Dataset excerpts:
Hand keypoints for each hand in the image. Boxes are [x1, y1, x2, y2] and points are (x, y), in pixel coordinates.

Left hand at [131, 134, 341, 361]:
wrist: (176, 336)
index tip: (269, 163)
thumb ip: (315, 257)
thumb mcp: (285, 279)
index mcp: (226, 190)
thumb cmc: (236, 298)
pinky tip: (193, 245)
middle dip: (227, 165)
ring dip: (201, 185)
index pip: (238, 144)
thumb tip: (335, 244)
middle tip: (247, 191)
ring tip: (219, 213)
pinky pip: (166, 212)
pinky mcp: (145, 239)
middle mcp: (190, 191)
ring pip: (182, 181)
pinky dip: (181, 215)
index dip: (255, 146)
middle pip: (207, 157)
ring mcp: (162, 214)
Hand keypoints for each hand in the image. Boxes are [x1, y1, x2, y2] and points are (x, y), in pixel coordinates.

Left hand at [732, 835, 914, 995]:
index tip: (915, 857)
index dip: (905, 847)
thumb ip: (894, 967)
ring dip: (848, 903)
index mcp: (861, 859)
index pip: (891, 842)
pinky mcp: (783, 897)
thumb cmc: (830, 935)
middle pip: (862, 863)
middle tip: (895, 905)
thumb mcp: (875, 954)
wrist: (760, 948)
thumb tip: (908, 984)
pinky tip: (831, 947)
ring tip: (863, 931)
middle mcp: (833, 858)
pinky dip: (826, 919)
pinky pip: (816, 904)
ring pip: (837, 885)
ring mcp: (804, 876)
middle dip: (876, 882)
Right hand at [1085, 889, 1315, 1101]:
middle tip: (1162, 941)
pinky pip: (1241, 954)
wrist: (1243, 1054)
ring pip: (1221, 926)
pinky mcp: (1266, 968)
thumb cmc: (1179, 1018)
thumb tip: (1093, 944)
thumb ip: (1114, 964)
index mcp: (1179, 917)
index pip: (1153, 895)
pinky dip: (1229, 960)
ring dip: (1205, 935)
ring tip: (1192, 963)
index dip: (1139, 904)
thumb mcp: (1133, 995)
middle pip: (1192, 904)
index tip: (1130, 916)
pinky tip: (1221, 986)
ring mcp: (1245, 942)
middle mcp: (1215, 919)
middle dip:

- _Your instructions_: Set down the records above once more, exactly as given.

- _Result_:
Hand keypoints for each hand in the image. Boxes are [x1, y1, x2, y2] and points are (x, y), in pixel coordinates.

Left hand at [131, 134, 341, 361]:
wrist: (176, 336)
index tip: (269, 163)
thumb ip: (315, 257)
thumb mcp: (285, 279)
index mcp: (226, 190)
thumb cmc: (236, 298)
pinky tip: (193, 245)
middle dip: (227, 165)
ring dip: (201, 185)
index pip: (238, 144)
thumb tip: (335, 244)
middle tip: (247, 191)
ring tip: (219, 213)
pinky pip: (166, 212)
pinky mcp: (145, 239)
middle mcp: (190, 191)
ring pip: (182, 181)
pinky dip: (181, 215)
index dip: (255, 146)
middle pip: (207, 157)
ring mcp: (162, 214)
Hand keypoints for each hand in the image. Boxes are [x1, y1, x2, y2] and points are (x, y), in pixel coordinates.

Left hand at [732, 835, 914, 995]:
index tip: (915, 857)
index dip: (905, 847)
thumb ip: (894, 967)
ring dip: (848, 903)
index mcp: (861, 859)
index pip: (891, 842)
pinky mcp: (783, 897)
thumb cmc: (830, 935)
middle pip: (862, 863)
middle tip: (895, 905)
thumb mcp: (875, 954)
wrist: (760, 948)
thumb tip: (908, 984)
pinky tip: (831, 947)
ring tip: (863, 931)
middle mcp: (833, 858)
pinky dip: (826, 919)
pinky pip: (816, 904)
ring pip: (837, 885)
ring mcp: (804, 876)
middle dip: (876, 882)
Right hand at [1085, 889, 1315, 1101]:
middle tip: (1162, 941)
pinky pip: (1241, 954)
wrist: (1243, 1054)
ring pip: (1221, 926)
pinky mcp: (1266, 968)
thumb cmc: (1179, 1018)
thumb tip: (1093, 944)
thumb ip: (1114, 964)
index mcp: (1179, 917)
index pip: (1153, 895)
pinky dip: (1229, 960)
ring dip: (1205, 935)
ring tip: (1192, 963)
index dip: (1139, 904)
thumb mcp: (1133, 995)
middle pip: (1192, 904)
index tip: (1130, 916)
pinky tip: (1221, 986)
ring mcp: (1245, 942)
middle mcp: (1215, 919)
middle dip:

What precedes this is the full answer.